Magley met the Timberjacks players over the weekend, helped Morin conduct practice and tryouts and gave the players an overview of the league. At times, he was on the court throwing the ball to players in drills and exhorting them. “Let’s go!” he encouraged at one point.
The Basketball League has budgeted player salaries at $1,500 to $6,500 a month for 24 regular-season games, plus playoffs. Team budgets are $125,000 to $250,000. The league was founded in 2017.
Players went through double sessions of drills and scrimmages Saturday and Sunday in Medora, shooting, passing and especially running. There was no downtime during two-hour periods.
“These drills might not make you better basketball players,” Morin said.
But he said they would reveal what kind of shape the hopefuls were in. The first hour of up-and-down the court prior to a water break supported Morin’s plan. The pace was steady. He wasn’t kidding about the running.
“I know it,” he said.
Andrew Epps, 24, who played for Central Christian in Kansas, played minor league hoops in Wichita and traveled to Indiana from Oklahoma City to become a Timberjack. A friend told him about this squad.
“It’s small,” the 6-7 forward said of the locale. “It’s a better opportunity.
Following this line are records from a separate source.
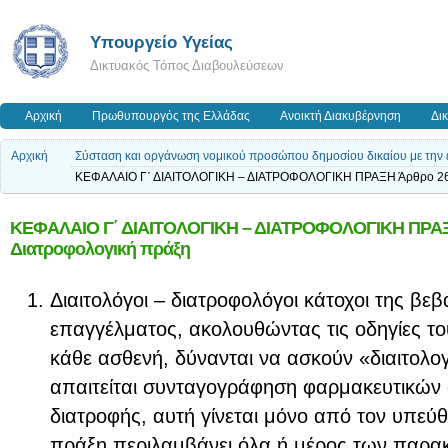
Υπουργείο Υγείας
Δικτυακός Τόπος Διαβουλεύσεων
Αρχική
Πρωθυπουργός της Ελλάδας
Ανοικτή Διακυβέρνηση
Δι
Αρχική
Σύσταση και οργάνωση νομικού προσώπου δημοσίου δικαίου με την 
ΚΕΦΑΛΑΙΟ Γ΄ ΔΙΑΙΤΟΛΟΓΙΚΗ – ΔΙΑΤΡΟΦΟΛΟΓΙΚΗ ΠΡΑΞΗ Άρθρο 26 Δ
ΚΕΦΑΛΑΙΟ Γ΄ ΔΙΑΙΤΟΛΟΓΙΚΗ – ΔΙΑΤΡΟΦΟΛΟΓΙΚΗ ΠΡΑΞΗ 
Διατροφολογική πράξη
Διαιτολόγοι – διατροφολόγοι κάτοχοι της β
επαγγέλματος, ακολουθώντας τις οδηγίες το
κάθε ασθενή, δύνανται να ασκούν «διαιτολογ
απαιτείται συνταγογράφηση φαρμακευτικών
διατροφής, αυτή γίνεται μόνο από τον υπεύθυ
πράξη περιλαμβάνει όλα ή μέρος των παρα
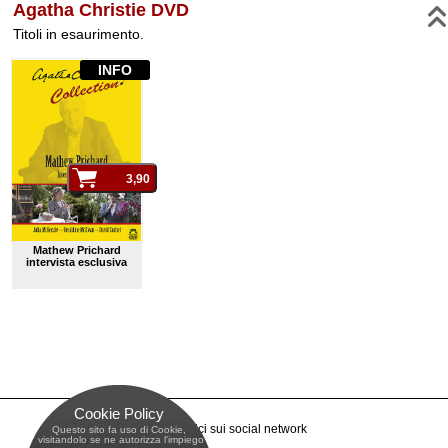
Agatha Christie DVD
Titoli in esaurimento.
INFO
Mathew Prichard
intervista esclusiva
Cookie Policy
Raggiungici sui social network
Questo sito fa uso di Cookie,
 visitandolo se ne autorizza l'impiego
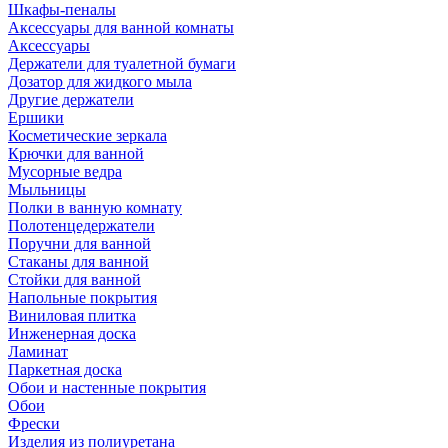
Шкафы-пеналы
Аксессуары для ванной комнаты
Аксессуары
Держатели для туалетной бумаги
Дозатор для жидкого мыла
Другие держатели
Ершики
Косметические зеркала
Крючки для ванной
Мусорные ведра
Мыльницы
Полки в ванную комнату
Полотенцедержатели
Поручни для ванной
Стаканы для ванной
Стойки для ванной
Напольные покрытия
Виниловая плитка
Инженерная доска
Ламинат
Паркетная доска
Обои и настенные покрытия
Обои
Фрески
Изделия из полиуретана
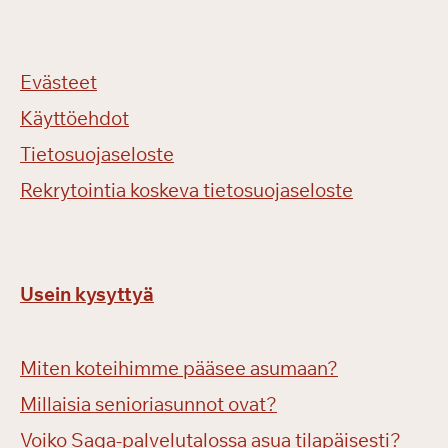
Evästeet
Käyttöehdot
Tietosuojaseloste
Rekrytointia koskeva tietosuojaseloste
Usein kysyttyä
Miten koteihimme pääsee asumaan?
Millaisia senioriasunnot ovat?
Voiko Saga-palvelutalossa asua tilapäisesti?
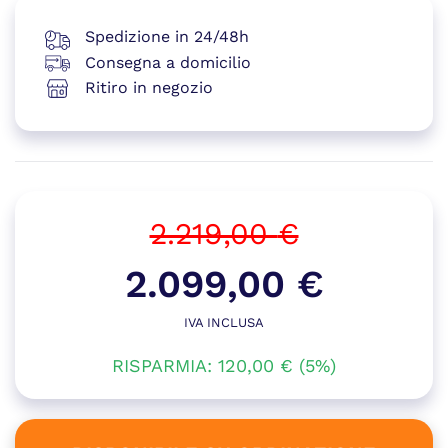
Spedizione in 24/48h
Consegna a domicilio
Ritiro in negozio
2.219,00
€
Il
2.099,00
€
prezzo
IVA INCLUSA
Il
originale
RISPARMIA:
120,00
prezzo
€
(5%)
era:
attuale
2.219,00 €.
I want to either keep playing in this league or overseas.”
D.C. Cole is a 6-10 center who played at Jacksonville State. There were some applicants with ties to Mississippi and Arkansas. Distance seemed to be no obstacle all-around.
It’s not clear if Sichting and Morin will consider which players to be a perfect fit or which guys with what skills might not mesh with other guys’ skills. They have to make an impression in a hurry, but there are ways to do so, Brown said.
“You’ve just got to play the team game,” he said. “I’ve never forced it. Do everything exactly right. Listen. You can’t make mistakes.”
Guards Markell Bradshaw, 6-1, out of Delta College, and LaJuan Whitney, 6-0, who is an exercise science student at Indiana University after playing at Pike High School, spent some time with the Timberjacks last season.
Whitney, 21, lives in Bloomington and plays for the IU men’s club team, which may not be as heralded as the official school team but does face opponents from Purdue and Louisville.
“Everyone has their own story,” Whitney said of the gathering of such itinerant players in tiny Medora. “I’ve been playing since I was 3. It’s a goal of mine to keep playing. It’s really handy I can drive down here.”
Breon Kinnie, 24, is from Fort Wayne and is a senior at IU majoring in sports management with the aim of becoming a sports agent. The 6-4 guard is fascinated by the dynamic of out-of-town ballplayers mingling with the local residents in such a small place.
At one point Saturday, Kinnie sat in the bleachers talking with members of the Medora boys team. He said athletes are always looked at as role models.
“You’re always in that spotlight,” he said.
When he enrolled at IU, Kinnie said he walked on trying to make the Hoosiers team but was cut.
“That humbled me,” he said.
Kinnie plays on the same club team with Whitney. He wants to learn how franchises such as this level of pro basketball are operated, too.
Growing up in Fort Wayne and being in school in Bloomington, ordinarily, Kinnie wouldn’t know where Medora was on the Indiana state map. But he sees opportunity in coming to the town.
“I want to continue to develop my game and my craft,” Kinnie said.